I have a C,S,N&Y CD "American Dream" that I keep around to use as a reference because it sounds so bad!It is like they recorded it with a bag over the Mic's!
nearsota
Telarc made a number of recordings of Robert Shaw and the Atlanta Symphony doing large scale choral works. They were uniformly awful--thick, opaque, congested on both ends--finding popularity only with people who were impressed by blatty organ pedal notes and huge banks of muddy choral sound (same folks who buy recordings of the Mormon Tabernacle Choir). Some say that Shaw--a dying autocrat at the time--insisted on the mix.

will
Mainliner: 'Mainliner Sonic', although I believe it was a calculated maneuver to replicate the sound of your speaker cones imploding upon themselves.

I've owned (and sold) some pretty crappy mid-'80's digital transfers of early jazz recordings that were pretty nasty...most recently, I was bummed out by a two-disc Ellington CD set that sounded as if the soul of the music had been forcibly wrenched out.

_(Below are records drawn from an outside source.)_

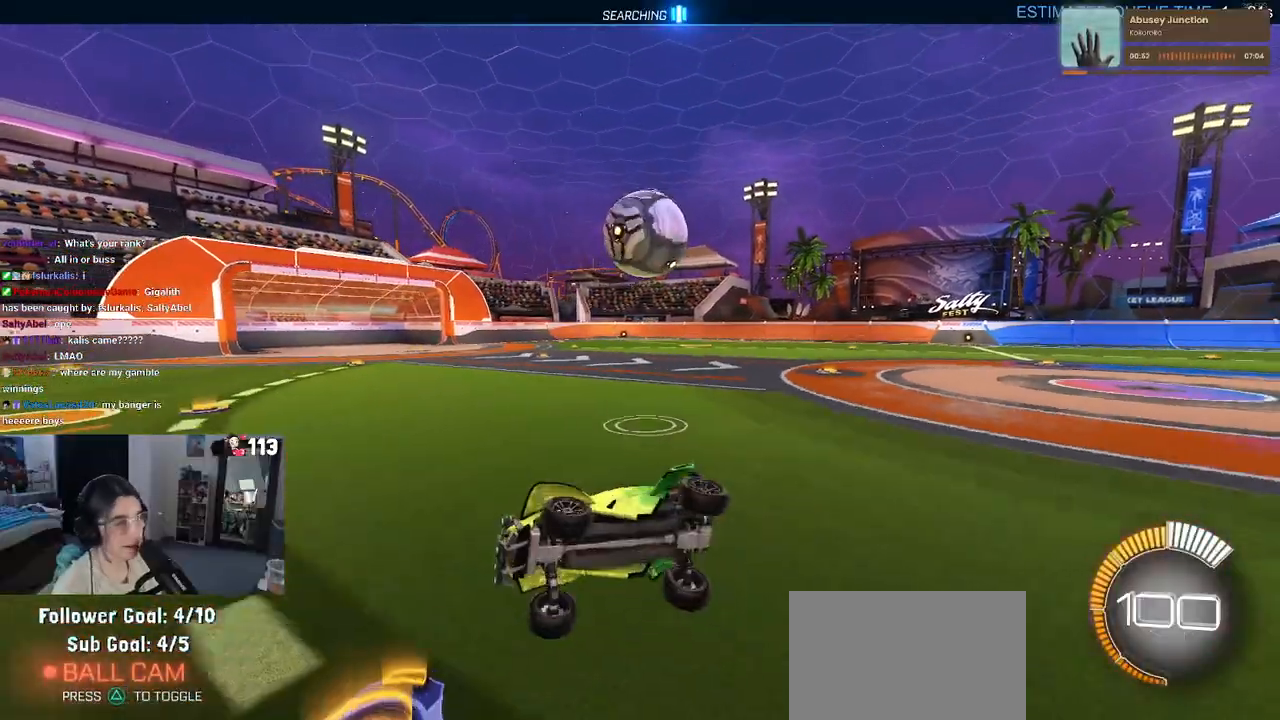
{"buttons": [], "left_stick": "right", "right_stick": "center", "events": [[317, "left_stick", "right"]]}
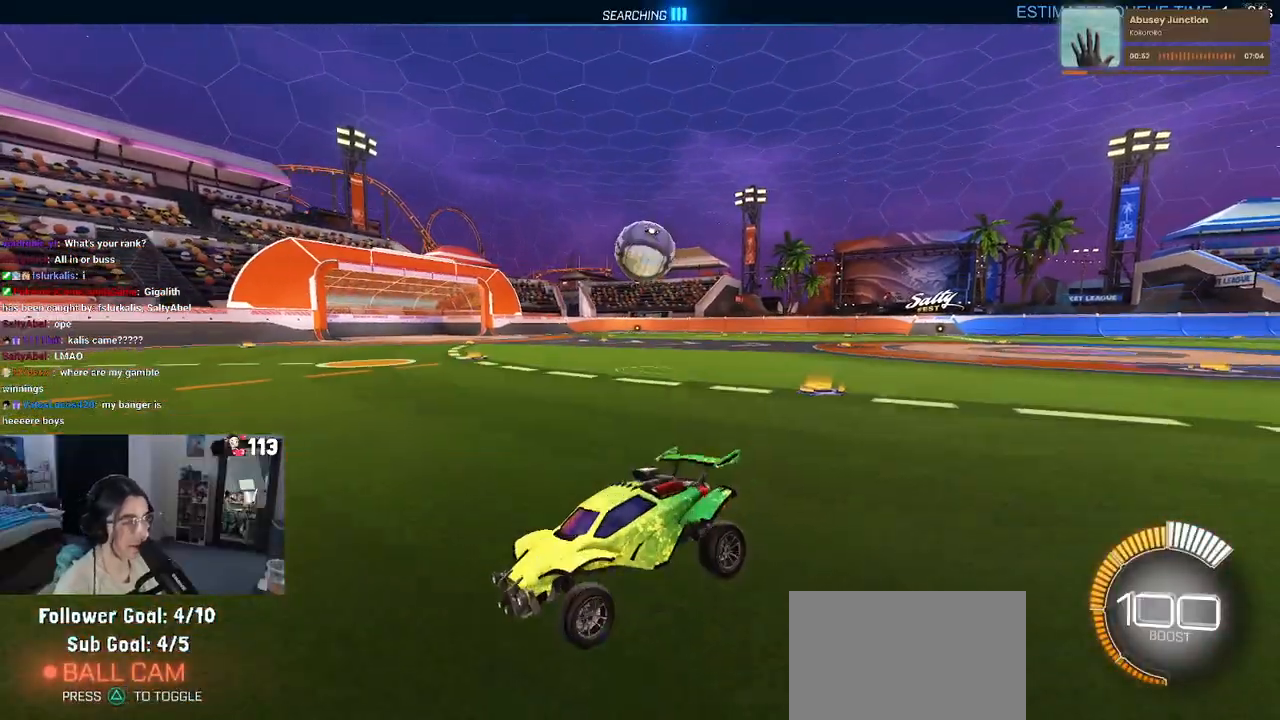
{"buttons": [], "left_stick": "right", "right_stick": "center", "events": []}
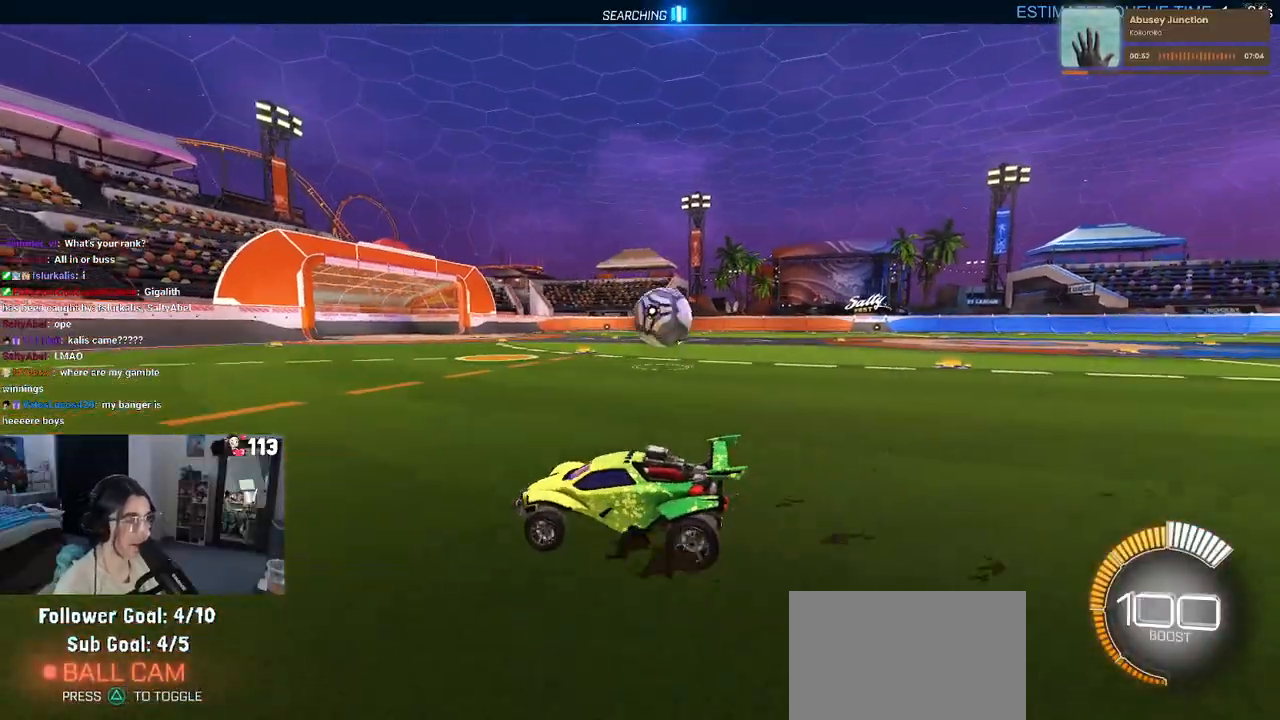
{"buttons": [], "left_stick": "right", "right_stick": "center", "events": [[250, "R1", "down"], [450, "R1", "up"]]}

The worst case of bad digital transferring was evident in a set of Greek rebetica recordings transcribed from '78's and metal discs from the early part of the century. Intolerable...sounded like you were listening to a TV speaker playing from another room. Granted this is a tough task, but I own a few discs of music from this vintage that are actually quite nice. I imagine that you just have to CARE about the music you're processing to do it justice.
Will....Your post raises a whole other issue. What is a choral sound? Mr. Shaw always felt a chorus should communicate as one voice.

The hyper detailed recordings popular with a lot of Audiophiles by people like John Elliot Gardner are anything but choral singing. Instead of one voice, Mr Gardner gives us 60+ individual voices singing the same thing at the same time. Mr. Gardner even calls his main group the "English Barogue Soloists"; ie, a large group of individual soloists; not a chorus.